Tippett moved on in Phoenix before he had a chance to work over a long period with them.
A run of truly awful drafting in Phoenix from 1997 to 2003 started to hit the Arizona franchise hard by 2010, as they lacked older veterans on the team, players who could take the tough minutes and let the younger players develop in more sheltered roles in the NHL or the AHL.
In that time, top picks who failed to launch in Arizona include Peter Mueller, 8th overall, 2006, Brandon Gormley, 13th overall in 2010, and Henrik Samuelsson, 27th overall in 2012.
- Sami Lepisto, 24, (three years, 176 games, 35 points)
- Dave Schlemko, 22, (10 years, 415 games, 94 points).
- Paul Bissonnette, 24, (five years, 202 games, 22 points).
- Oliver Ekman-Larsson, 19, (9 years, 657 games, 334 points).
- Kyle Turris, 21, (10 years, 664 games, 385 points).
- Michael Stone, 22, (7 years, 439 games, 117 points).
- Connor Murphy, 20, (six years, 386 games, 76 points).
- Tobias Rieder, 21, (six years, 379 games 128 points).
- Klas Dahlbeck, 23, (three years, 170 games, 23 points).
- Jordan Martinook, 22, (four years, 329 games, 90 points)
- Louis Domingue, 23 (four years, 122 games, .907 save pct.).

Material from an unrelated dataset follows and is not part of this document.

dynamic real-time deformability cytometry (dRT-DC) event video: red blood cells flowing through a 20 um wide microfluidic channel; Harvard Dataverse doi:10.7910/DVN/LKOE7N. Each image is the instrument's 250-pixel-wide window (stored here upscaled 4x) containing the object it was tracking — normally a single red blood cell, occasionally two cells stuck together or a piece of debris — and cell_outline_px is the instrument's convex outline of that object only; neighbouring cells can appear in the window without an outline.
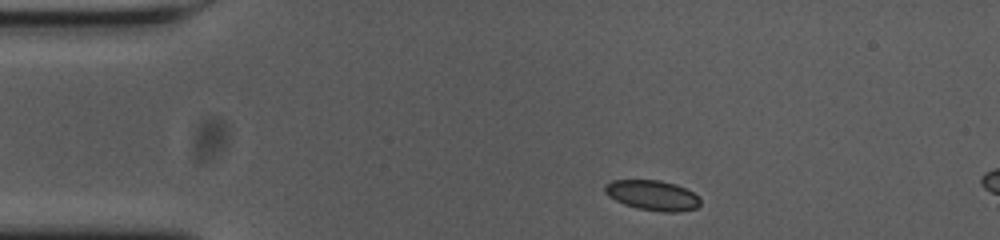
{"species": "common noctule bat (a hibernating species)", "species_latin": "Nyctalus noctula", "temperature_condition": "cold", "stored_images_in_passage": 5, "camera_frame_rate_fps": 3000, "um_per_image_px": 0.085, "animal": {"sex": "female", "body_mass_g": 23.0, "forearm_length_mm": 53.4}, "frame": {"image": 1, "passage_image": 1, "time_ms": 0.0, "image_size_px": [1000, 240], "cell_outline_px": [[700, 204], [696, 208], [676, 212], [664, 212], [636, 208], [624, 204], [608, 196], [604, 192], [604, 184], [612, 180], [660, 180], [676, 184], [692, 192], [700, 200]], "centroid_in_image_um": [55.42, 16.59], "position_along_channel_um": 29.6, "area_um2": 16.7}}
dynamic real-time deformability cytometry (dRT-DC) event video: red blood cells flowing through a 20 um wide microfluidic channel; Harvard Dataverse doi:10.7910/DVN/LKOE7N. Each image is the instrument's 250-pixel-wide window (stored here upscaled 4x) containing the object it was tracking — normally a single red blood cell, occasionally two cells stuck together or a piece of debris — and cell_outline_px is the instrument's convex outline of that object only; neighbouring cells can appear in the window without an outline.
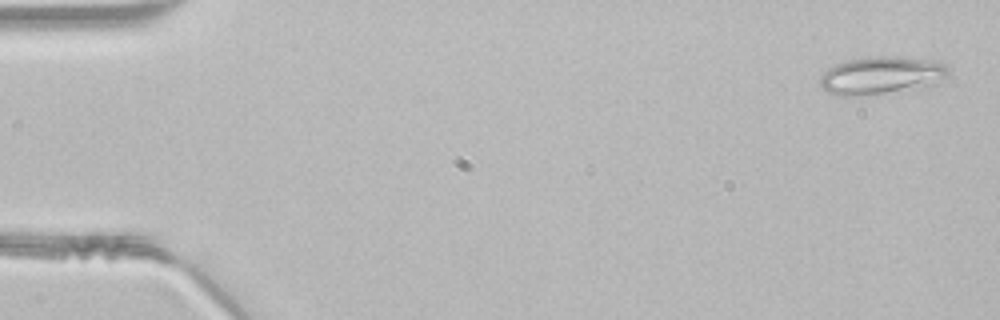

- Max Domi, 20, (four years, 304 games, 207 points).
- Anthony Duclair, 20, (four years, 287 games, 122 points).
- Christian Dvorak, 20, (three years, 176 games, 77 points).
- Lawson Crouse, 19, (three years, 164 games, 38 points).
- Jakob Chychrun, 18 (three years, 171 games, 54 points).
- Dylan Strome, 19 (two yers, 106 games, 67 points).
- Clayton Keller, 19. (three years, 167 games, 114 points).
- Christian Fischer, 19. (three years, 157 games, 54 points).
- Tony DeAngelo, 20, (three years, 132 games, 125 points).
- Brendan Perlini, 20, (three years, 199 games, 72 points)
So what are we to make of Tippett’s overall record here?
- He’s willing to use young players.
- He’s had some real success developing young players, but he can’t craft diamonds out of hockey pucks. If his team drafts well, he’s competent at developing that talent. If his scouts bring him talent, he works well with it. He’s also got a knack for developing bottom line forwards, starting with Ott in Dallas.
- Overall, I’d say his record shows him as a coach who didn’t squander a lot of talent and generally did well by the young players he had. He gets at least a passing grade here.